2014 Guidelines for PCMH Recognition

PCMH NCQA

The US based NCQA (National Committee for Quality Assurance) has just released their new 2014 PCMH Standards and Guidelines for PCMH recognition (the previous set of standards was released in 2011) (free, but registration required)

More information at the NCQA site

The patient-centered medical home (PCMH) model of primary care emphasizes care coordination and communication to transform primary care into “what patients want it to be.” Research confirms that medical homes can lead to higher quality and lower costs, and can improve patients’ and providers’ experiences of care.
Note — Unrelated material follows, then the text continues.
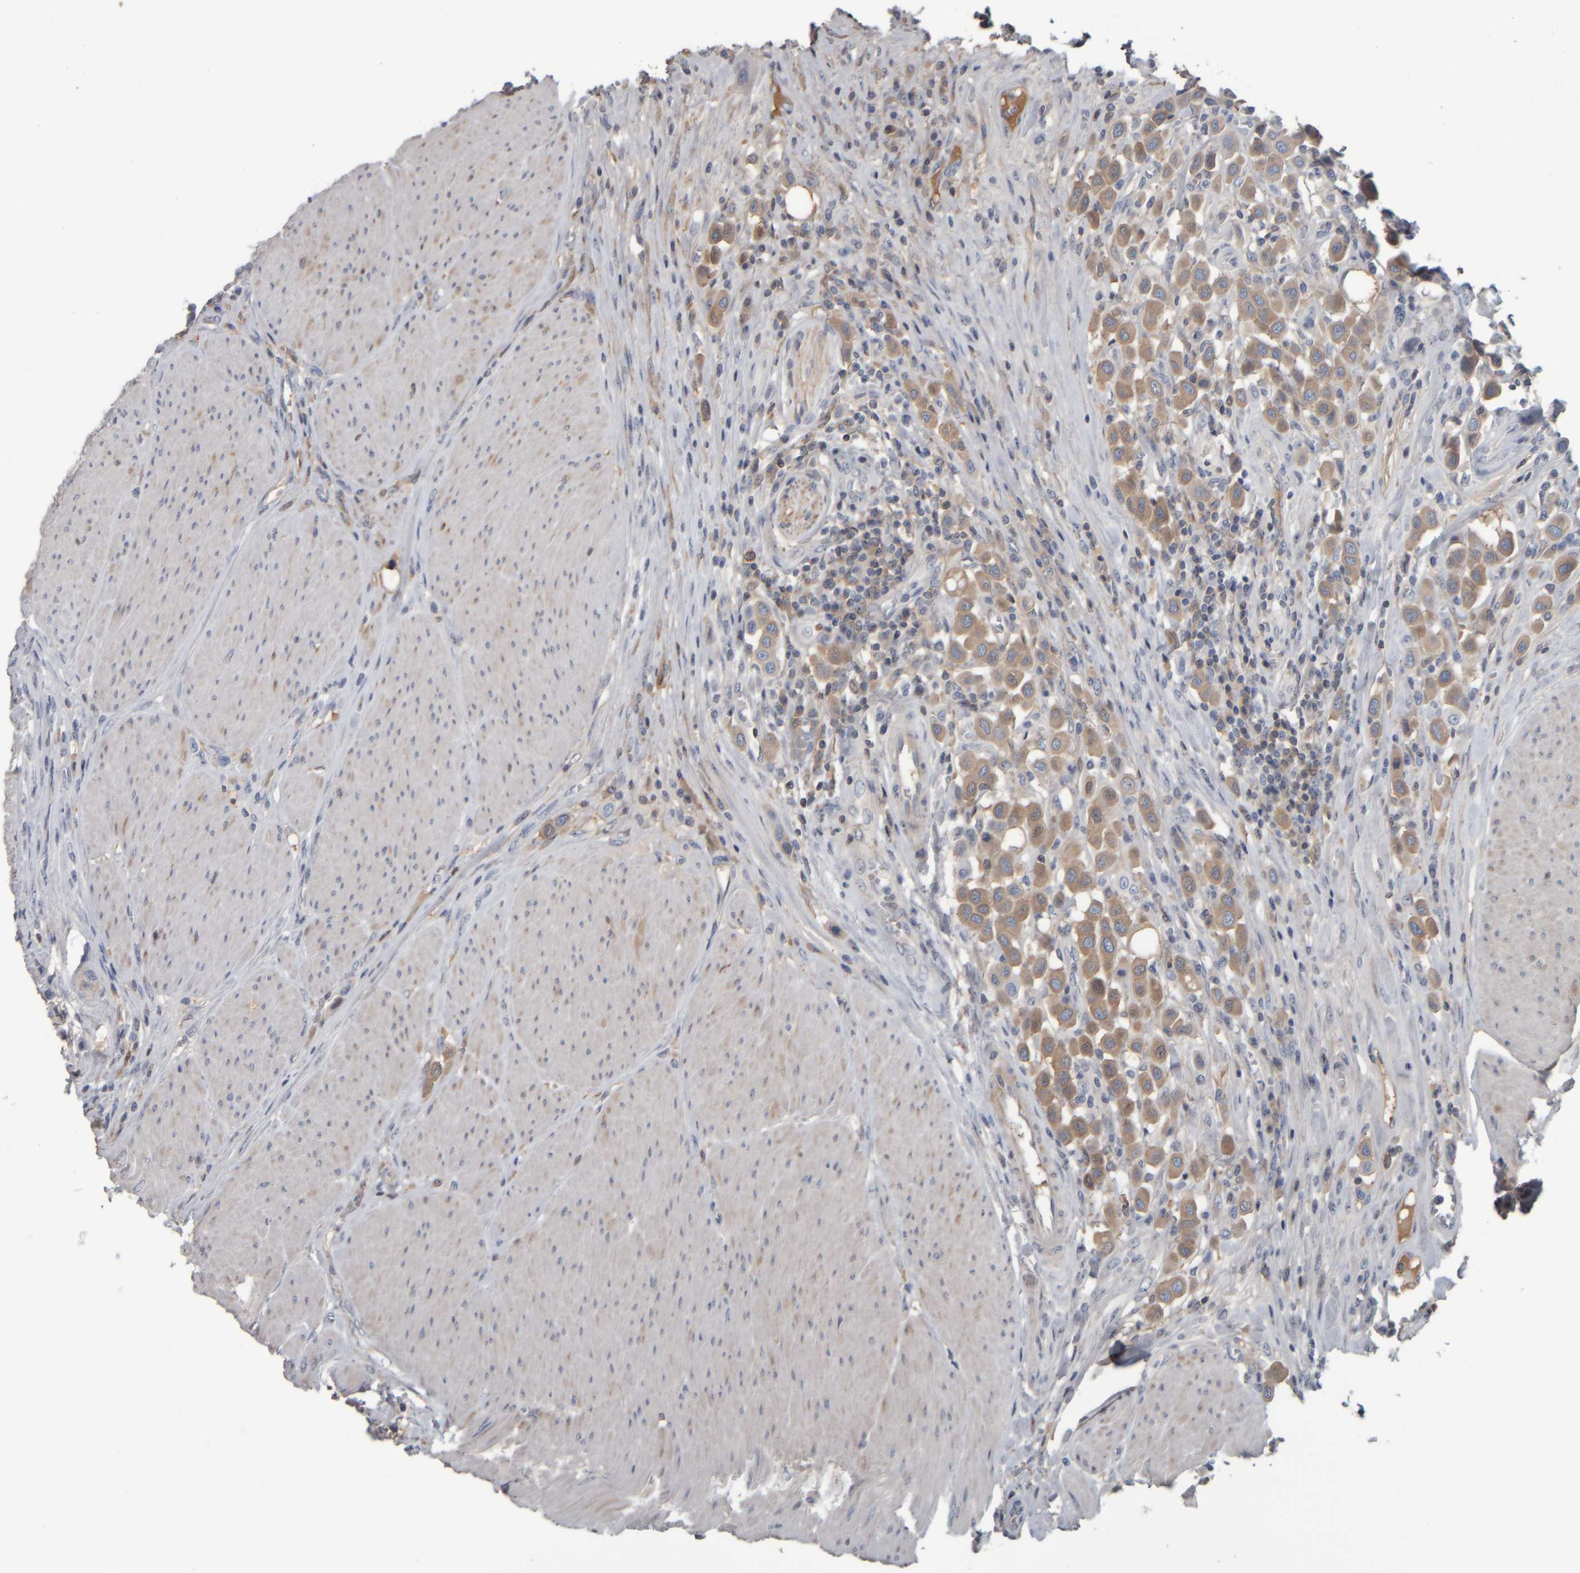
{"staining": {"intensity": "moderate", "quantity": "25%-75%", "location": "cytoplasmic/membranous"}, "tissue": "urothelial cancer", "cell_type": "Tumor cells", "image_type": "cancer", "snomed": [{"axis": "morphology", "description": "Urothelial carcinoma, High grade"}, {"axis": "topography", "description": "Urinary bladder"}], "caption": "A histopathology image showing moderate cytoplasmic/membranous positivity in about 25%-75% of tumor cells in urothelial cancer, as visualized by brown immunohistochemical staining.", "gene": "CAVIN4", "patient": {"sex": "male", "age": 50}}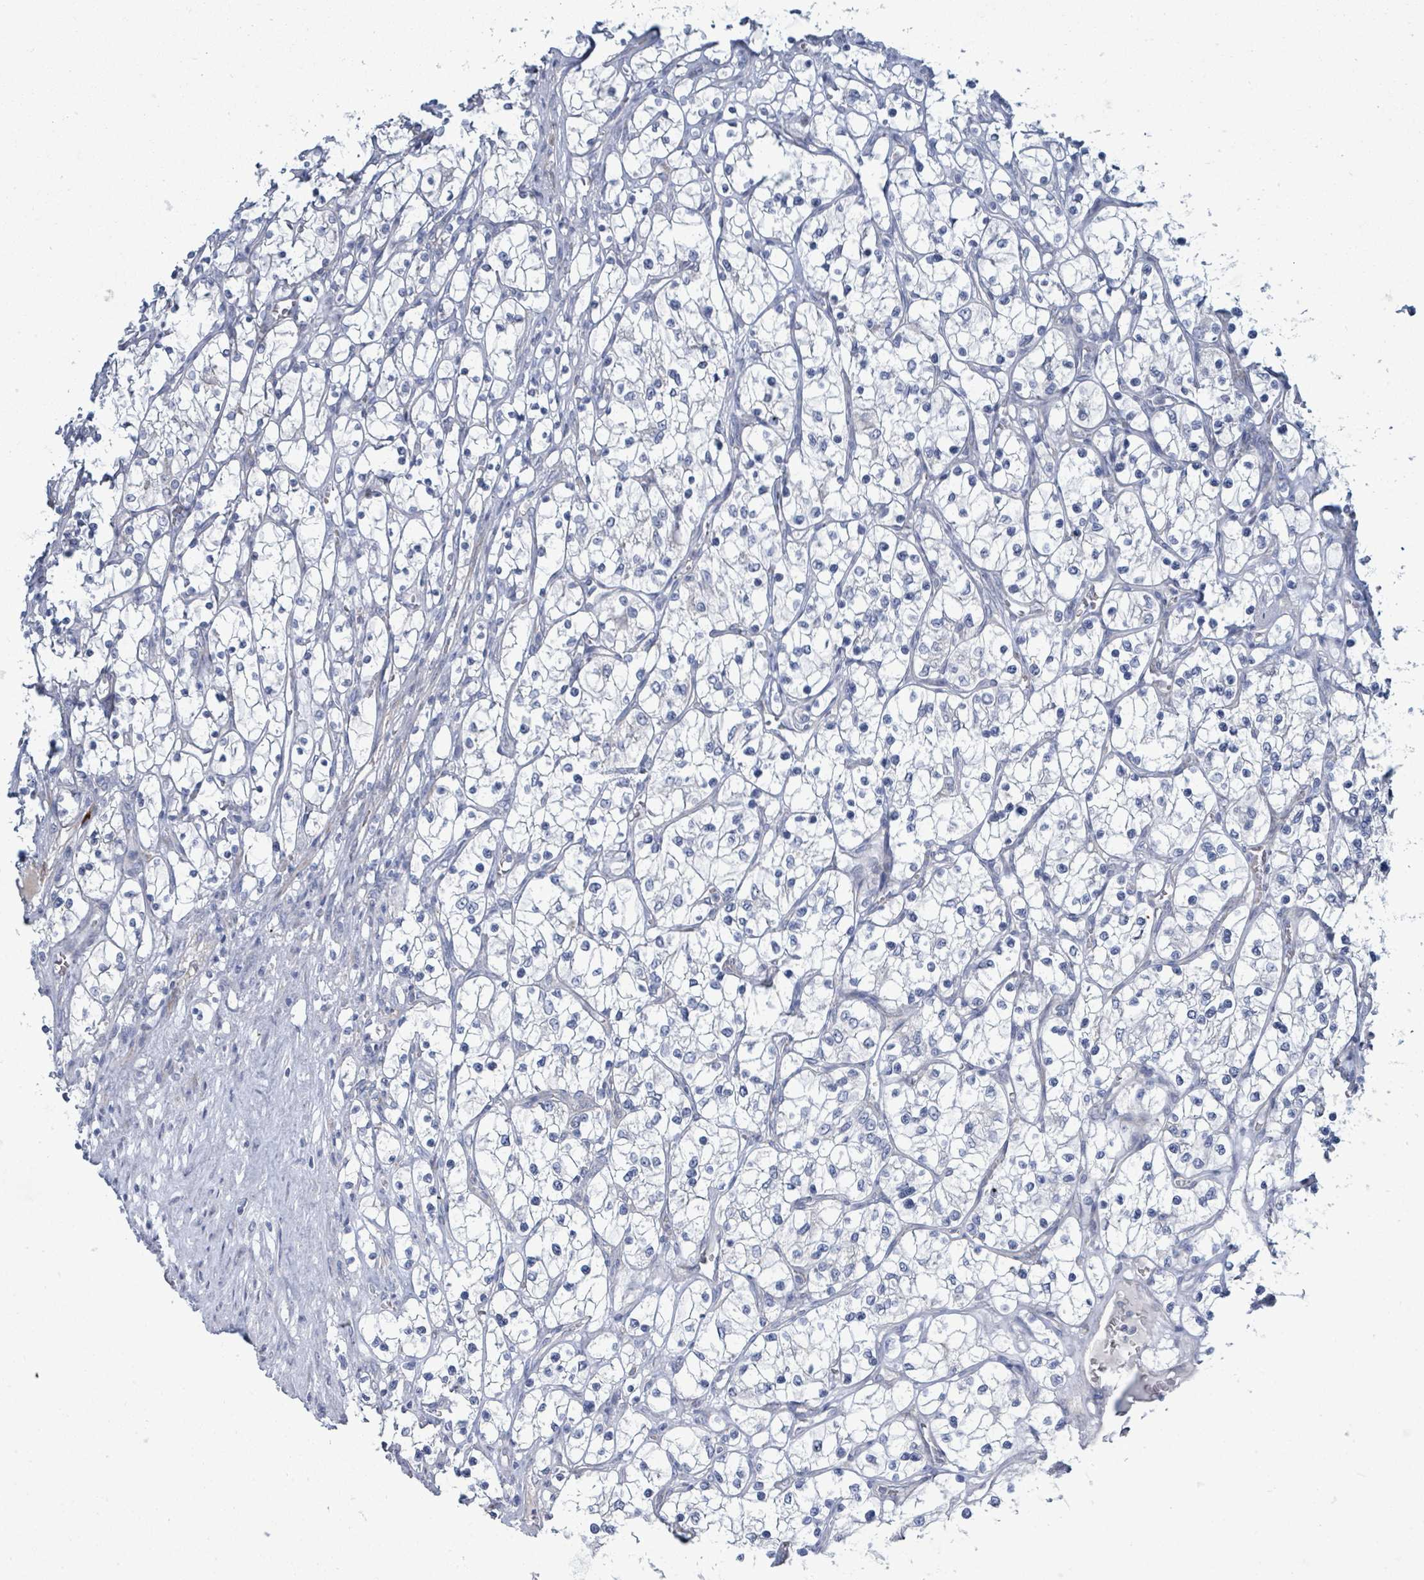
{"staining": {"intensity": "negative", "quantity": "none", "location": "none"}, "tissue": "renal cancer", "cell_type": "Tumor cells", "image_type": "cancer", "snomed": [{"axis": "morphology", "description": "Adenocarcinoma, NOS"}, {"axis": "topography", "description": "Kidney"}], "caption": "Immunohistochemistry (IHC) histopathology image of neoplastic tissue: human renal cancer stained with DAB (3,3'-diaminobenzidine) exhibits no significant protein expression in tumor cells.", "gene": "SIRPB1", "patient": {"sex": "female", "age": 69}}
NCQA’s PCMH Recognition program is the most widely-used way to transform primary care practices into medical homes.

What’s new in PCMH 2014?

Changes affecting the advantages and requirements of NCQA PCMH Recognition include:

  • Integration of behavioral health – Expectations rise, as they did in previous NCQA standards, that a practice support patients’ behavioral health. Practices are expected to collaborate with behavioral health care providers and to communicate behavioral health care capabilities to patients.
  • Care management focus on high-need populations – Practices are expected to address socioeconomic drivers of health and poorly controlled or complex conditions. Practices should also focus on the special needs of patients referred from the “medical neighborhood” of practices that surround and inform the medical home.
  • Enhanced emphasis on team-based care – Revised standards emphasize collaboration with patients as part of the care team and establish team-based care as a “must-pass” criterion for NCQA Recognition.
  • Alignment of improvement efforts with the triple aim – Practices must show that they are working to improve across all three domains of the triple aim: patient experience, cost and clinical quality.
  • Sustained transformation – In keeping with the goal of continuous improvement, practices show that they comply with NCQA standards over long periods.